---- Supplied information
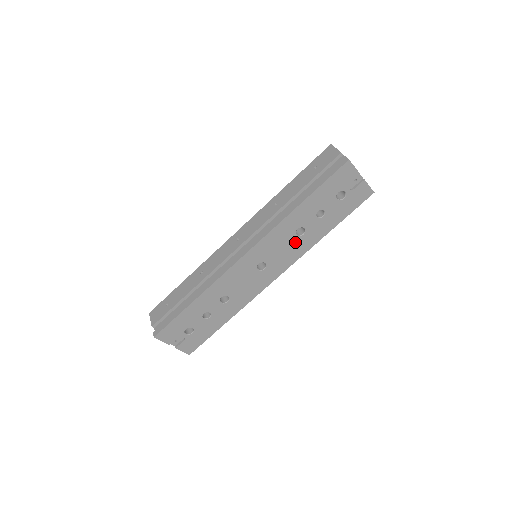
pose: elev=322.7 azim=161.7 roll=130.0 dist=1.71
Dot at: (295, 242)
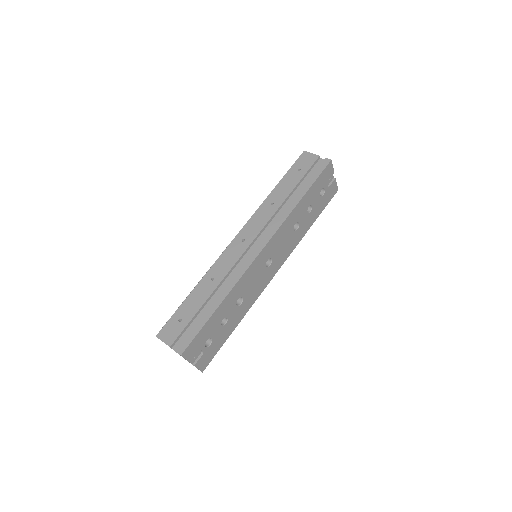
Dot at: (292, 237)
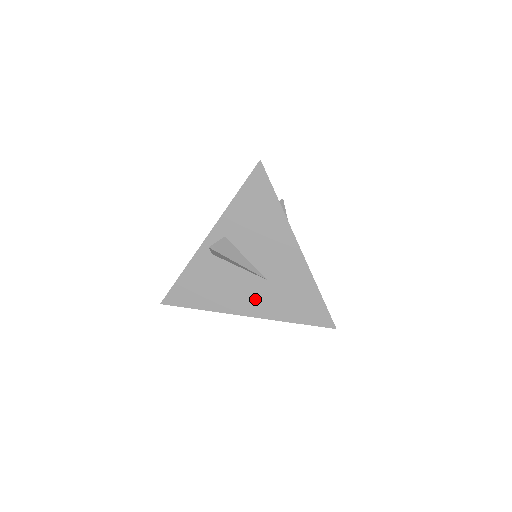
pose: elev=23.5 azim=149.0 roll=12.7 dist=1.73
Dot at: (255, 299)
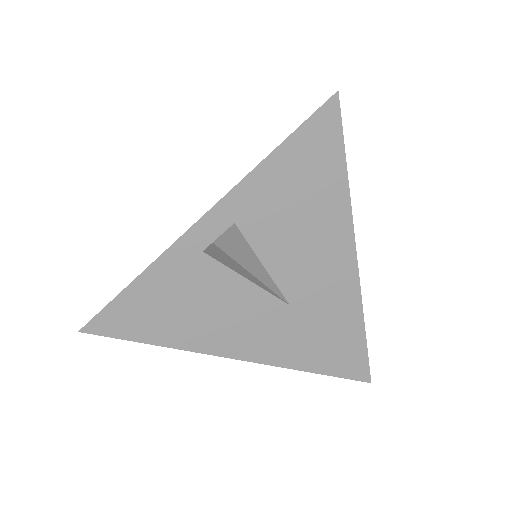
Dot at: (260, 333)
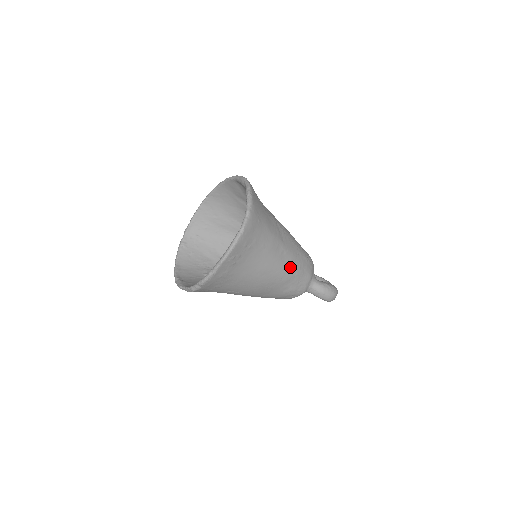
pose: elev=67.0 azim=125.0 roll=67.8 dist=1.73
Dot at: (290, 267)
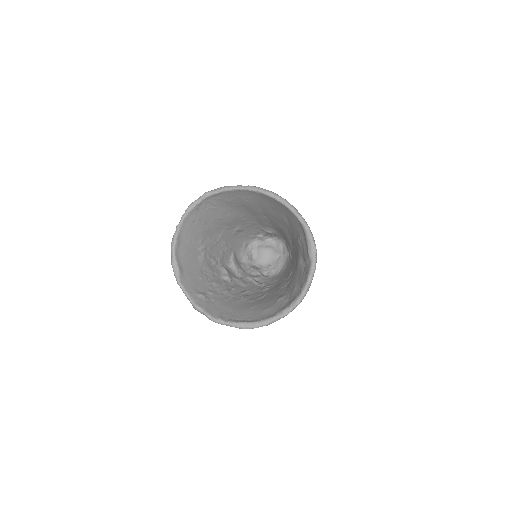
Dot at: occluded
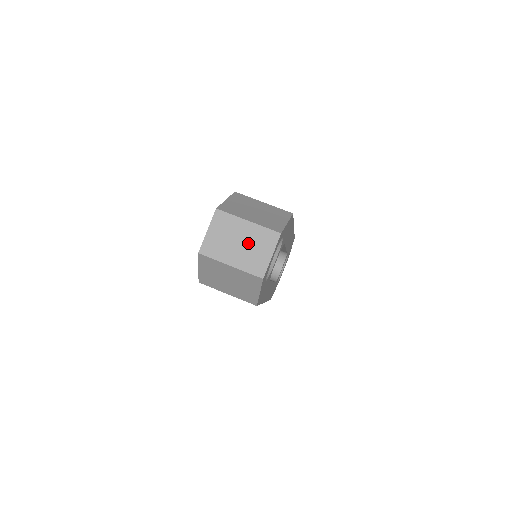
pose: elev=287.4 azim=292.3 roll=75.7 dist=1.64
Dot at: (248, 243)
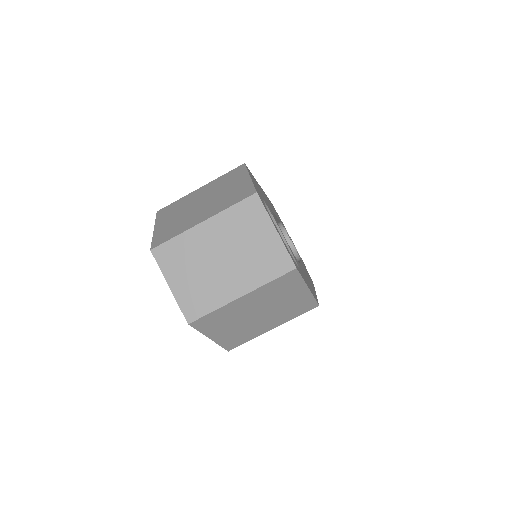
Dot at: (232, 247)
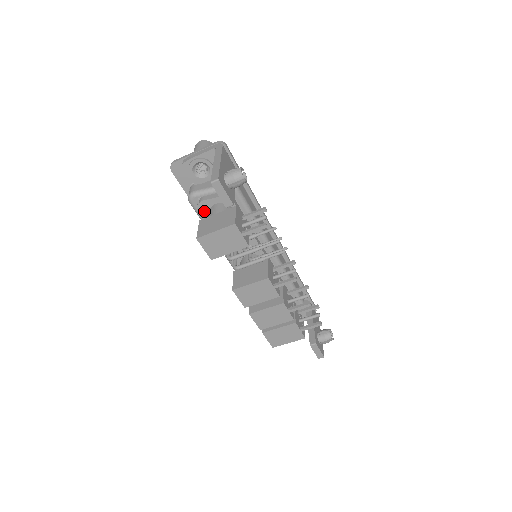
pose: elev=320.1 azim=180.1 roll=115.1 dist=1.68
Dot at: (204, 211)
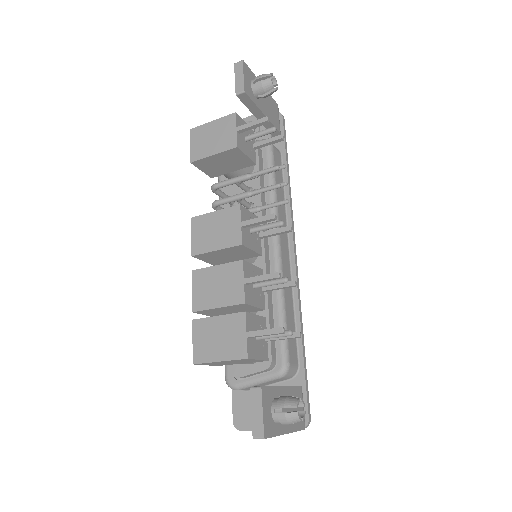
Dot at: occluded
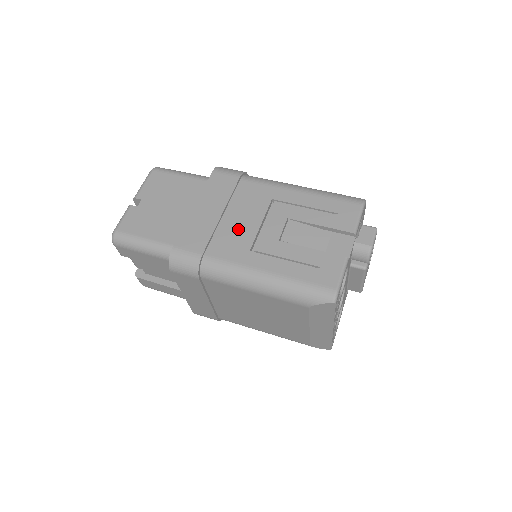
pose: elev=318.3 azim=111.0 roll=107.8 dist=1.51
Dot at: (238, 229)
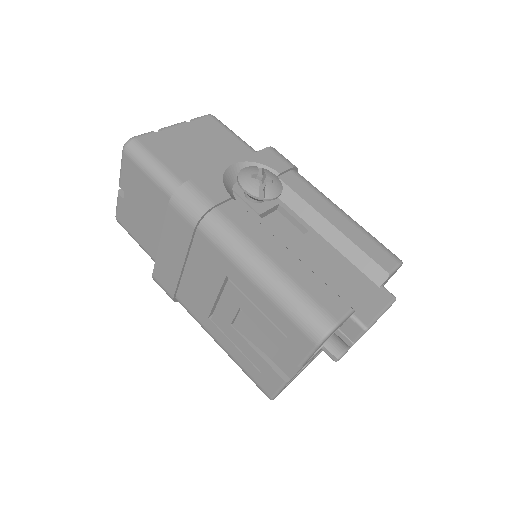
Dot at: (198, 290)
--------
Return every text line from the records above, unchanged and in the same order, and leave out the pictures.

Problem solution:
pose: elev=322.7 azim=161.7 roll=130.0 dist=1.71
Dot at: (295, 242)
Dot at: (292, 237)
pose: elev=23.5 azim=149.0 roll=12.7 dist=1.73
Dot at: (255, 299)
Dot at: (260, 333)
pose: elev=67.0 azim=125.0 roll=67.8 dist=1.73
Dot at: (290, 267)
Dot at: occluded
pose: elev=287.4 azim=292.3 roll=75.7 dist=1.64
Dot at: (248, 243)
Dot at: (232, 247)
pose: elev=320.1 azim=180.1 roll=115.1 dist=1.68
Dot at: (204, 211)
Dot at: occluded
pose: elev=318.3 azim=111.0 roll=107.8 dist=1.51
Dot at: (238, 229)
Dot at: (198, 290)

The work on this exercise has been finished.